DATASET RECORDS START

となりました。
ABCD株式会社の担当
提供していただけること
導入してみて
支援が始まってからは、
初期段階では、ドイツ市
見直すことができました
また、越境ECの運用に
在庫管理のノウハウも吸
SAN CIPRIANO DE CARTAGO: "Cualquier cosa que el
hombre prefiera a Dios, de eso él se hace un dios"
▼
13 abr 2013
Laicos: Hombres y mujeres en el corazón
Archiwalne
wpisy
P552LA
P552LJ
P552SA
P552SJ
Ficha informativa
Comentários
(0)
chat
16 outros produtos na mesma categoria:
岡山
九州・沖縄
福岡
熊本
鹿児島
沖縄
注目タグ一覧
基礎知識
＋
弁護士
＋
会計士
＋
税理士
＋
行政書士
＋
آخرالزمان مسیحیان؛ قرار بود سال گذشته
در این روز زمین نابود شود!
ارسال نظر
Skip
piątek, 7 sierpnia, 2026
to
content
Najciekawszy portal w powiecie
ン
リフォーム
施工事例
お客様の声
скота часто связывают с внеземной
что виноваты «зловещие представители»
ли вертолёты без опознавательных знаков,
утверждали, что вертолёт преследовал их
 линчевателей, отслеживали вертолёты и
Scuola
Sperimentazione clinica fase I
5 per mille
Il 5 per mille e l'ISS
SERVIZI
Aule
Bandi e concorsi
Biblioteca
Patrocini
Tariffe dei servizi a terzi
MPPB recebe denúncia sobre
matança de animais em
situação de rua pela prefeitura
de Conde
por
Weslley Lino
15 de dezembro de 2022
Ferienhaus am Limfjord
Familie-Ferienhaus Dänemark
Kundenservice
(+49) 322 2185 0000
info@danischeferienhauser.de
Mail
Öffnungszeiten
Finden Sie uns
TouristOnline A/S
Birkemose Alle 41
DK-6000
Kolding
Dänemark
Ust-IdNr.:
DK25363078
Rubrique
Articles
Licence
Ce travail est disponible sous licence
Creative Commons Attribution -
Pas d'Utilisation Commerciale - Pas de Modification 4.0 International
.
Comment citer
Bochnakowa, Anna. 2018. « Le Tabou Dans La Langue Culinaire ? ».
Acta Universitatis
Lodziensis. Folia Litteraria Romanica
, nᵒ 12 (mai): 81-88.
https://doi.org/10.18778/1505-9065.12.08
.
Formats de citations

DATASET RECORDS END

> _WHAT TO PRODUCE_
Rewrite all of the records above, changing each "Kundenservice" to "Kontakt" and leaving everything else as it is.

> _THE ANSWER_
となりました。
ABCD株式会社の担当
提供していただけること
導入してみて
支援が始まってからは、
初期段階では、ドイツ市
見直すことができました
また、越境ECの運用に
在庫管理のノウハウも吸
SAN CIPRIANO DE CARTAGO: "Cualquier cosa que el
hombre prefiera a Dios, de eso él se hace un dios"
▼
13 abr 2013
Laicos: Hombres y mujeres en el corazón
Archiwalne
wpisy
P552LA
P552LJ
P552SA
P552SJ
Ficha informativa
Comentários
(0)
chat
16 outros produtos na mesma categoria:
岡山
九州・沖縄
福岡
熊本
鹿児島
沖縄
注目タグ一覧
基礎知識
＋
弁護士
＋
会計士
＋
税理士
＋
行政書士
＋
آخرالزمان مسیحیان؛ قرار بود سال گذشته
در این روز زمین نابود شود!
ارسال نظر
Skip
piątek, 7 sierpnia, 2026
to
content
Najciekawszy portal w powiecie
ン
リフォーム
施工事例
お客様の声
скота часто связывают с внеземной
что виноваты «зловещие представители»
ли вертолёты без опознавательных знаков,
утверждали, что вертолёт преследовал их
 линчевателей, отслеживали вертолёты и
Scuola
Sperimentazione clinica fase I
5 per mille
Il 5 per mille e l'ISS
SERVIZI
Aule
Bandi e concorsi
Biblioteca
Patrocini
Tariffe dei servizi a terzi
MPPB recebe denúncia sobre
matança de animais em
situação de rua pela prefeitura
de Conde
por
Weslley Lino
15 de dezembro de 2022
Ferienhaus am Limfjord
Familie-Ferienhaus Dänemark
Kontakt
(+49) 322 2185 0000
info@danischeferienhauser.de
Mail
Öffnungszeiten
Finden Sie uns
TouristOnline A/S
Birkemose Alle 41
DK-6000
Kolding
Dänemark
Ust-IdNr.:
DK25363078
Rubrique
Articles
Licence
Ce travail est disponible sous licence
Creative Commons Attribution -
Pas d'Utilisation Commerciale - Pas de Modification 4.0 International
.
Comment citer
Bochnakowa, Anna. 2018. « Le Tabou Dans La Langue Culinaire ? ».
Acta Universitatis
Lodziensis. Folia Litteraria Romanica
, nᵒ 12 (mai): 81-88.
https://doi.org/10.18778/1505-9065.12.08
.
Formats de citations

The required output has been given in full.